Russia’s seizure of the Black Sea peninsula, which began 10 days ago, has so far been bloodless, but its forces have become increasingly aggressive towards Ukrainian troops, who are trapped in bases and have offered no resistance.

President Vladimir Putin declared a week ago that Russia had the right to invade Ukraine to protect Russian citizens, and his parliament has voted to change the law to make it easier to annex territory inhabited by Russian speakers.

Tempers have grown hotter in the last two days, since the region’s pro-Moscow leadership declared it part of Russia and announced a March 16 referendum to confirm it.

The worst face-off with Moscow since the Cold War has left the West scrambling for a response. U.S. Secretary of State John Kerry, speaking to Russia’s foreign minister for the fourth day in a row, told Sergei Lavrov that annexing Crimea “would close any available space for diplomacy,” a U.S. official said.

President Barack Obama spoke by phone to the leaders of France, Britain and Italy and three ex-Soviet Baltic states that have joined NATO. He assured Latvia, Lithuania and Estonia, which have their own ethnic Russian populations, that the Western military alliance would protect them if necessary.

A spokeswoman for the Organization for Security and Cooperation in Europe said no one was hurt when shots were fired to turn back its mission of more than 40 unarmed observers, who have been invited by Kiev but lack permission from Crimea’s pro-Russian authorities to cross the isthmus to the peninsula.

They had been turned back twice before, but this was the first time shots were fired.

Ukraine’s border guards said an unarmed observation plane took rifle fire flying 1,000 meters over the regional border.

Hackers targeted Kiev’s security council with a denial of service attack designed to cripple its computers, the council said. The national news agency was also hit.
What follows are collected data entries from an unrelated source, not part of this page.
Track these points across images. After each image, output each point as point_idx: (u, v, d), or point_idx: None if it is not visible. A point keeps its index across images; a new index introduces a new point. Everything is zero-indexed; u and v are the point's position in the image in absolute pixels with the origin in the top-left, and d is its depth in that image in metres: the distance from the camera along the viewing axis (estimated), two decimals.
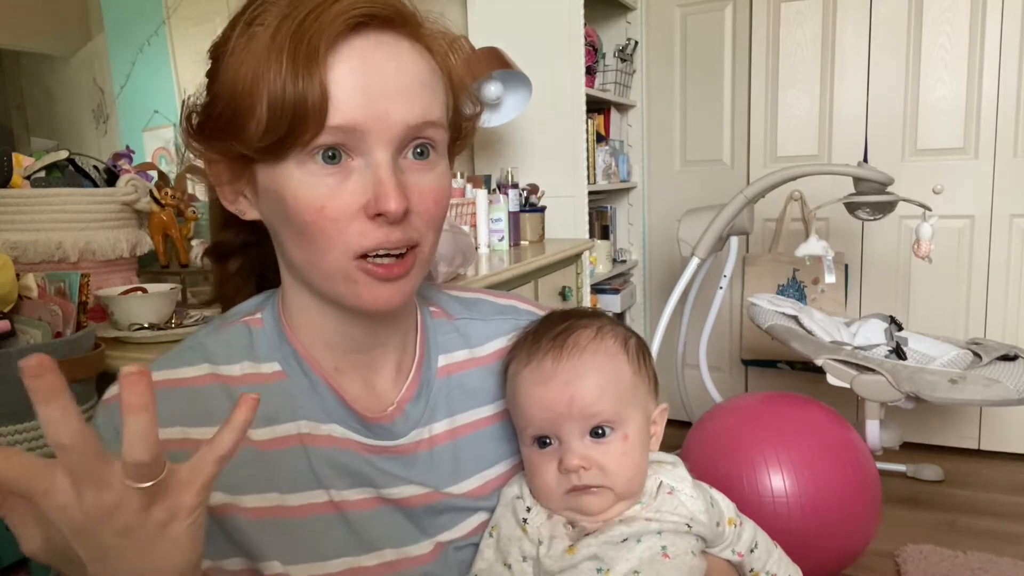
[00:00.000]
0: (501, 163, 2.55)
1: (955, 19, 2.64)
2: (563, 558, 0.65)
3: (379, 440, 0.64)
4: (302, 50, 0.52)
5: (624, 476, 0.65)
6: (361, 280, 0.57)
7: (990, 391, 1.97)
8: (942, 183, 2.69)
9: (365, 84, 0.54)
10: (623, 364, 0.68)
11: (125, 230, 1.28)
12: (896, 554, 2.13)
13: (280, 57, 0.53)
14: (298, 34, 0.53)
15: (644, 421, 0.69)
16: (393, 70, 0.55)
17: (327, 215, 0.55)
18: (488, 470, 0.70)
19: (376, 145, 0.55)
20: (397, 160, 0.56)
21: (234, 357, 0.62)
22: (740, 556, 0.73)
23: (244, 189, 0.61)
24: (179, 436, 0.57)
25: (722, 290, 2.62)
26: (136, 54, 1.60)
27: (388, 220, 0.55)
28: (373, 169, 0.55)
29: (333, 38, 0.53)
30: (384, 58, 0.55)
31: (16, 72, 1.40)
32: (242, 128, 0.55)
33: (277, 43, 0.53)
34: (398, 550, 0.64)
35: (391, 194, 0.54)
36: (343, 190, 0.55)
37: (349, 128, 0.54)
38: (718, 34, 3.01)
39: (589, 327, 0.69)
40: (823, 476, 1.73)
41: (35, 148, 1.37)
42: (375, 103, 0.54)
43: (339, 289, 0.58)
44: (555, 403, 0.65)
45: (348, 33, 0.54)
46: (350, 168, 0.55)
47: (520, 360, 0.69)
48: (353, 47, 0.54)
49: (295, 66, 0.52)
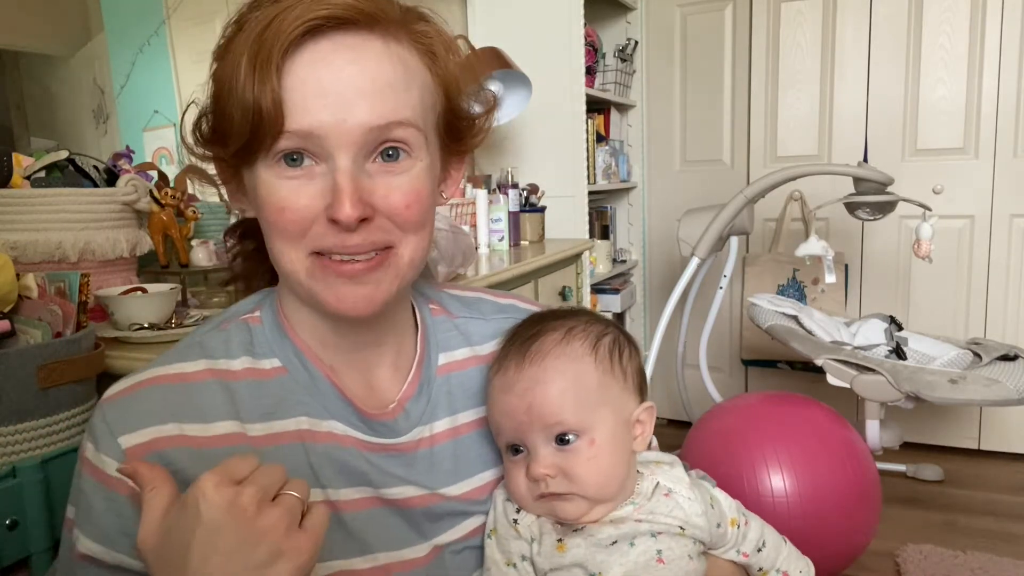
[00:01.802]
0: (501, 163, 2.55)
1: (955, 19, 2.64)
2: (553, 555, 0.64)
3: (380, 438, 0.64)
4: (261, 57, 0.53)
5: (593, 482, 0.64)
6: (320, 278, 0.58)
7: (990, 391, 1.97)
8: (942, 183, 2.69)
9: (321, 88, 0.54)
10: (588, 367, 0.66)
11: (125, 230, 1.28)
12: (896, 554, 2.13)
13: (242, 64, 0.54)
14: (258, 41, 0.54)
15: (617, 422, 0.67)
16: (354, 72, 0.55)
17: (287, 216, 0.56)
18: (486, 471, 0.70)
19: (337, 149, 0.55)
20: (363, 164, 0.56)
21: (233, 353, 0.62)
22: (745, 556, 0.72)
23: (240, 189, 0.62)
24: (175, 432, 0.57)
25: (722, 290, 2.62)
26: (136, 54, 1.60)
27: (342, 227, 0.55)
28: (332, 174, 0.55)
29: (287, 44, 0.54)
30: (344, 61, 0.55)
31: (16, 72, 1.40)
32: (224, 133, 0.57)
33: (243, 50, 0.55)
34: (392, 553, 0.63)
35: (345, 202, 0.54)
36: (303, 193, 0.56)
37: (305, 133, 0.54)
38: (718, 34, 3.01)
39: (557, 331, 0.67)
40: (823, 476, 1.73)
41: (35, 148, 1.37)
42: (332, 107, 0.54)
43: (305, 290, 0.59)
44: (516, 412, 0.65)
45: (305, 38, 0.54)
46: (314, 172, 0.56)
47: (493, 366, 0.68)
48: (310, 51, 0.55)
49: (253, 73, 0.53)
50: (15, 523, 0.86)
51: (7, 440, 0.90)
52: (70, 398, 0.96)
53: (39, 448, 0.92)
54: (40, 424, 0.92)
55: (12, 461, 0.89)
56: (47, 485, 0.89)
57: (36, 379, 0.90)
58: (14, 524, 0.86)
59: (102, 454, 0.56)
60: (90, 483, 0.57)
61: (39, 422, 0.92)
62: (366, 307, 0.58)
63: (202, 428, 0.58)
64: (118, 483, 0.56)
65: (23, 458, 0.90)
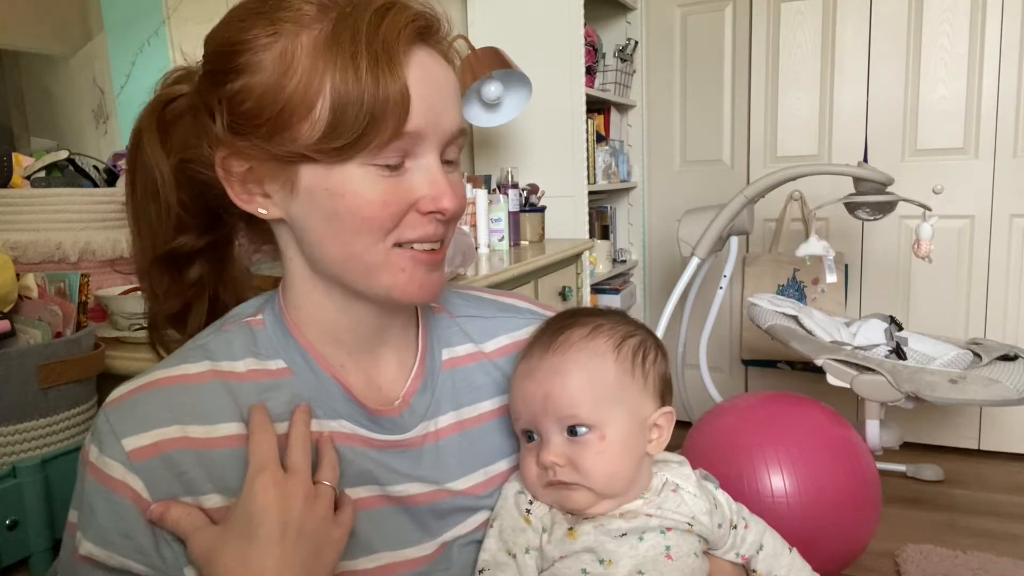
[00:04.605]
0: (501, 163, 2.55)
1: (955, 19, 2.64)
2: (563, 542, 0.65)
3: (387, 434, 0.64)
4: (381, 53, 0.53)
5: (599, 475, 0.65)
6: (408, 268, 0.59)
7: (990, 391, 1.97)
8: (942, 183, 2.69)
9: (427, 91, 0.56)
10: (607, 364, 0.67)
11: (125, 230, 1.28)
12: (896, 554, 2.13)
13: (352, 59, 0.53)
14: (370, 37, 0.53)
15: (631, 422, 0.67)
16: (444, 79, 0.59)
17: (388, 210, 0.57)
18: (492, 465, 0.70)
19: (431, 147, 0.58)
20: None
21: (237, 354, 0.62)
22: (744, 559, 0.73)
23: (270, 188, 0.58)
24: (178, 434, 0.57)
25: (722, 290, 2.62)
26: (136, 54, 1.60)
27: (443, 217, 0.59)
28: (426, 170, 0.58)
29: (407, 43, 0.55)
30: (436, 67, 0.58)
31: (16, 72, 1.40)
32: (289, 127, 0.54)
33: (342, 44, 0.53)
34: (395, 552, 0.63)
35: (449, 193, 0.58)
36: (401, 187, 0.57)
37: (416, 133, 0.56)
38: (718, 34, 3.01)
39: (585, 326, 0.69)
40: (823, 476, 1.73)
41: (35, 148, 1.37)
42: (434, 110, 0.57)
43: (383, 281, 0.59)
44: (533, 398, 0.66)
45: (416, 40, 0.56)
46: (405, 168, 0.58)
47: (521, 353, 0.70)
48: (417, 55, 0.56)
49: (375, 68, 0.53)
50: (15, 523, 0.86)
51: (7, 440, 0.90)
52: (70, 398, 0.96)
53: (39, 448, 0.92)
54: (40, 424, 0.92)
55: (12, 461, 0.89)
56: (47, 485, 0.89)
57: (36, 379, 0.90)
58: (14, 524, 0.86)
59: (105, 456, 0.56)
60: (93, 486, 0.57)
61: (39, 422, 0.92)
62: (438, 291, 0.63)
63: (206, 430, 0.58)
64: (121, 486, 0.56)
65: (23, 458, 0.90)
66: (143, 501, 0.56)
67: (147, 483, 0.56)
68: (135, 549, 0.56)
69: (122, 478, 0.56)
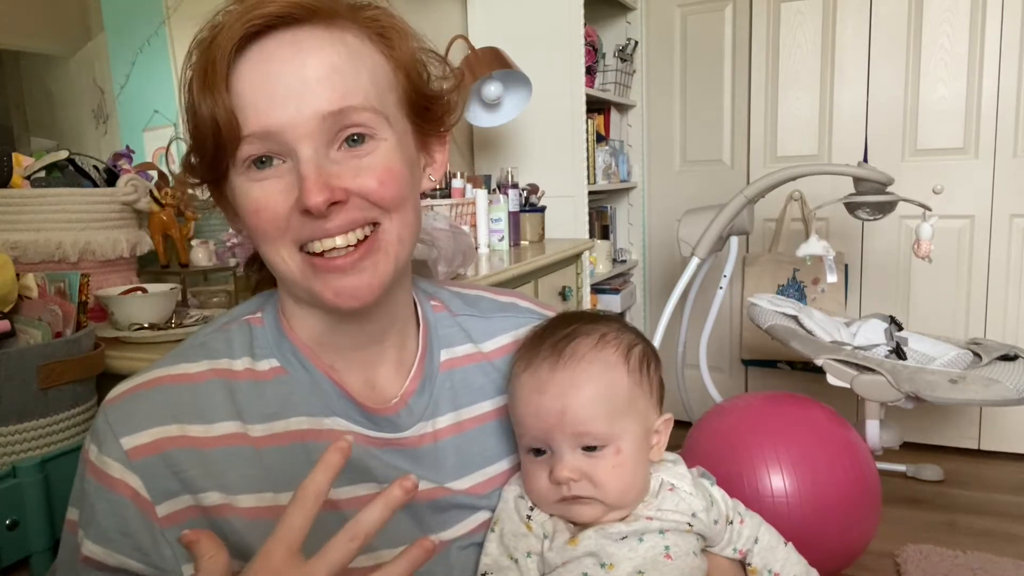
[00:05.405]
0: (501, 163, 2.55)
1: (955, 19, 2.64)
2: (565, 550, 0.65)
3: (384, 432, 0.64)
4: (209, 72, 0.55)
5: (615, 489, 0.65)
6: (314, 276, 0.58)
7: (990, 391, 1.97)
8: (942, 183, 2.69)
9: (269, 87, 0.55)
10: (621, 376, 0.67)
11: (125, 230, 1.28)
12: (896, 554, 2.13)
13: (192, 82, 0.56)
14: (204, 57, 0.56)
15: (641, 433, 0.68)
16: (298, 65, 0.55)
17: (264, 216, 0.57)
18: (491, 466, 0.70)
19: (297, 142, 0.55)
20: (328, 153, 0.56)
21: (236, 353, 0.62)
22: (741, 554, 0.73)
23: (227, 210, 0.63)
24: (177, 433, 0.57)
25: (722, 290, 2.62)
26: (136, 54, 1.60)
27: (314, 215, 0.55)
28: (297, 167, 0.56)
29: (229, 52, 0.55)
30: (288, 55, 0.55)
31: (16, 72, 1.40)
32: (196, 155, 0.59)
33: (195, 71, 0.56)
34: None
35: (312, 189, 0.54)
36: (274, 190, 0.56)
37: (263, 133, 0.55)
38: (718, 34, 3.01)
39: (592, 335, 0.68)
40: (823, 476, 1.73)
41: (35, 148, 1.36)
42: (284, 102, 0.55)
43: (303, 290, 0.59)
44: (548, 414, 0.65)
45: (250, 43, 0.56)
46: (282, 170, 0.57)
47: (521, 362, 0.69)
48: (255, 53, 0.56)
49: (204, 89, 0.55)
50: (15, 523, 0.86)
51: (7, 440, 0.90)
52: (70, 398, 0.96)
53: (39, 448, 0.92)
54: (40, 424, 0.92)
55: (12, 461, 0.89)
56: (47, 485, 0.89)
57: (36, 379, 0.90)
58: (14, 524, 0.86)
59: (105, 455, 0.56)
60: (92, 485, 0.57)
61: (39, 422, 0.92)
62: (366, 295, 0.58)
63: (204, 428, 0.58)
64: (120, 484, 0.56)
65: (23, 458, 0.90)
66: (142, 499, 0.56)
67: (145, 481, 0.56)
68: (134, 547, 0.56)
69: (121, 476, 0.56)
Russia used similar cyber tactics during its war against Georgia in 2008.

Crimea’s pro-Moscow authorities have ordered all remaining Ukrainian troop detachments in the province to disarm and surrender, but at several locations they have refused to yield.

Moscow denies that the Russian-speaking troops in Crimea are under its command, an assertion Washington dismisses as “Putin’s fiction”. Although they wear no insignia, the troops drive vehicles with Russian military plates.